— Jakub Kyncl / Shutterstock.com

Célèbre pour ses palais et ses temples, la célèbre cité maya de Tikal a vraisemblablement perduré pendant des millénaires grâce à un ingénieux système de filtration d’eau, qui se trouve être le plus ancien connu du genre.

« En matière de gestion de l’eau, les Mayas avaient des millénaires d’avance »

Dans le cadre de travaux présentés dans la revue Scientific Reports, des chercheurs américains ont identifié un minéral volcanique capturant les microbes et les métaux lourds dans l’un des plus grands réservoirs d’eau de la cité maya. En l’absence d’autres traces de ce matériau dans l’environnement proche de Tikal, l’équipe a déduit qu’il s’agissait d’un système de filtration délibéré, remettant en cause la croyance de longue date voulant que les prouesses technologiques du monde antique se soient concentrées dans des endroits tels que la Grèce, Rome, l’Égypte et la Chine.

« En matière de gestion de l’eau, les Mayas avaient des millénaires d’avance », explique Kenneth Tankersley, géologue à l’université de Cincinnati et auteur principal de l’étude.

Nichée dans les forêts tropicales du nord du Guatemala, Tikal a prospéré pendant plus de 1 000 ans et aurait abrité plus de 45 000 personnes au plus fort de sa croissance, vers 700 avant J.-C. « C’était l’une des principales cités mayas », note Kenneth Dunning, co-auteur de l’étude. Mais les habitants de Tikal devaient faire face à une saison sèche s’étalant de novembre à avril. « Le stockage de l’eau dans des réservoirs était une solution, mais celle-ci devait être potable », souligne de son côté l’archéologue Lisa Lucero, n’ayant pas participé aux recherches. « Il était essentiel de garder l’eau propre. »

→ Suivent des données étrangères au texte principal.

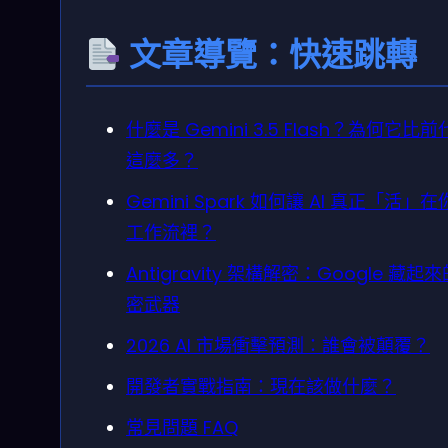
文章導覽：快速跳轉
什麼是 Gemini 3.5 Flash？為何它比
這麼多？
Gemini Spark 如何讓 AI 真正「活」
工作流裡？
Antigravity 架構解密：Google 藏起
密武器
2026 AI 市場衝擊預測：誰會被顛覆？
開發者實戰指南：現在該做什麼？
常見問題 FAQ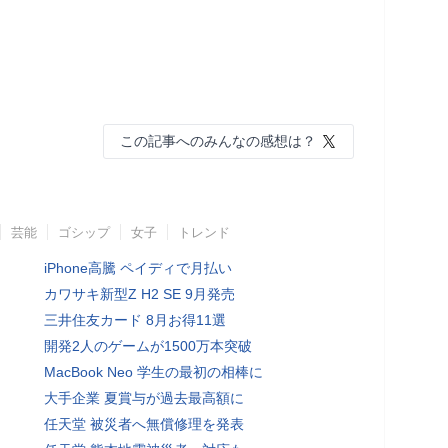
この記事へのみんなの感想は？
芸能
ゴシップ
女子
トレンド
iPhone高騰 ペイディで月払い
カワサキ新型Z H2 SE 9月発売
三井住友カード 8月お得11選
開発2人のゲームが1500万本突破
MacBook Neo 学生の最初の相棒に
大手企業 夏賞与が過去最高額に
任天堂 被災者へ無償修理を発表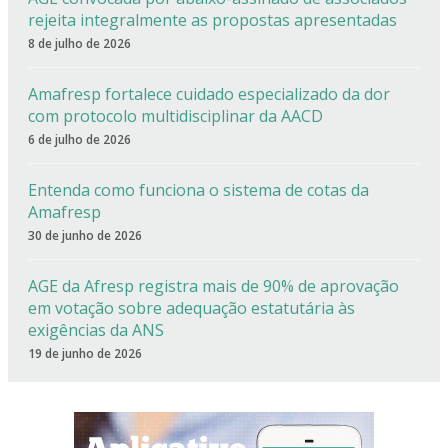
rejeita integralmente as propostas apresentadas
8 de julho de 2026
Amafresp fortalece cuidado especializado da dor
com protocolo multidisciplinar da AACD
6 de julho de 2026
Entenda como funciona o sistema de cotas da
Amafresp
30 de junho de 2026
AGE da Afresp registra mais de 90% de aprovação
em votação sobre adequação estatutária às
exigências da ANS
19 de junho de 2026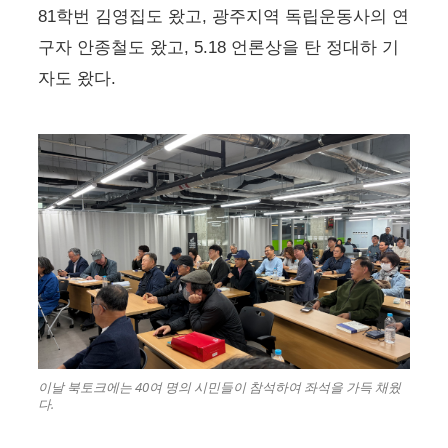
81학번 김영집도 왔고, 광주지역 독립운동사의 연
구자 안종철도 왔고, 5.18 언론상을 탄 정대하 기
자도 왔다.
이날 북토크에는 40여 명의 시민들이 참석하여 좌석을 가득 채웠
다.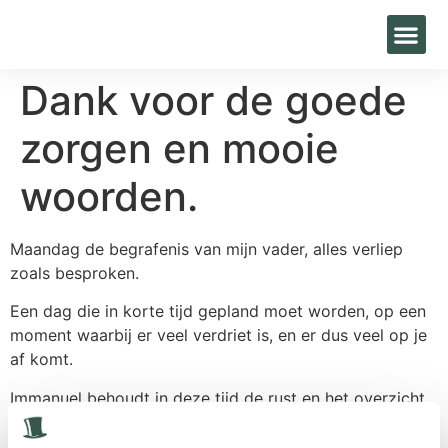
Dank voor de goede
zorgen en mooie
woorden.
Maandag de begrafenis van mijn vader, alles verliep
zoals besproken.
Een dag die in korte tijd gepland moet worden, op een
moment waarbij er veel verdriet is, en er dus veel op je
af komt.
Immanuel behoudt in deze tijd de rust en het overzicht
en staat dag en nacht voor je klaar.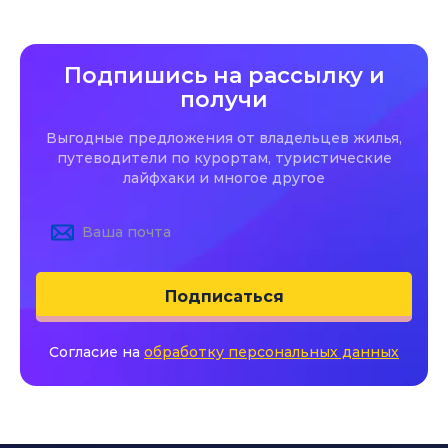
Подпишись на рассылку и
получи
Выгодные предложения от владельцев жилья,
путеводители по курортам, туристические
лайфхаки и многое другое
Подписаться
Согласие на
обработку персональных данных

Cristaux de zéolithe vus au microscope électronique — © Roland.chem / Wikimedia Creative Commons

Des cristaux capables de purifier l’eau en emprisonnant microbes et métaux lourds

Quelques années auparavant, Dunning et ses collègues avaient découvert avec étonnement que l’un des plus importants réservoirs de Tikal, le Corriental, était beaucoup moins contaminé que les autres par les métaux lourds et les algues toxiques. Émettant l’hypothèse que les Mayas filtraient l’eau entrant dans celui-ci d’une façon ou d’une autre, ceux-ci ont procédé à une analyse poussée des sédiments se trouvant au fond du réservoir, et identifié quatre couches de cristaux de quartz distinctes, de quelques centimètres d’épaisseur.

Cependant, ces cristaux brunâtres de la taille de grains de sable se révélaient insuffisants pour capturer l’ensemble des microbes nocifs. En examinant le quartz de plus près, l’équipe a découvert qu’il était parsemé de cristaux de zéolithe encore plus petits, un type de minéral volcanique capable de purifier l’eau en emprisonnant à la fois les microbes et les métaux lourds dans une structure poreuse.

« Presque tout ce que nous buvons aujourd’hui, de l’eau en bouteille au vin, est filtré grâce aux zéolithes », rappelle Tankersley.

Le système de filtration supposé de Tikal, utilisant du quartz et de la zéolithe pour éliminer à la fois les métaux lourds et les contaminants biologiques — © Kenneth Barnett Tankersley / Université de Cincinnati / Scientifc Reports Creative Commons

« Cette découverte est un puissant rappel des technologies avancées utilisées par les Mayas »

S’il est peu probable que les Mayas aient eu connaissance de la présence et du rôle des zéolithes, ces derniers n’auraient pas manqué de remarquer les impressionnantes capacités purificatrices offertes par les roches en contenant. Selon l’équipe, une formation rocheuse riche en quartz et en zéolithes localisée à environ 30 kilomètres au nord-est de Tikal constituerait la source la plus probable des matériaux découverts dans le réservoir de Corriental. « L’eau de ce site était claire et avait bon goût », précise Tankersley.

Bien que ces sédiments constituent aujourd’hui les seuls vestiges du système de filtration utilisé par les Mayas, les chercheurs pensent que des tapis en roseaux tissés retenaient probablement des roches contenant du quartz et des zéolithes sous l’eau, en amont des entrées du réservoir. Une telle installation aurait été périodiquement balayée par des crues soudaines à la suite de violents orages, ce qui expliquerait la présence de couches sédimentaires à sa base.

« Cette découverte est un puissant rappel des technologies avancées utilisées par les Mayas, et illustre une nouvelle fois les prouesses accomplies par les peuples anciens », conclut Lucero.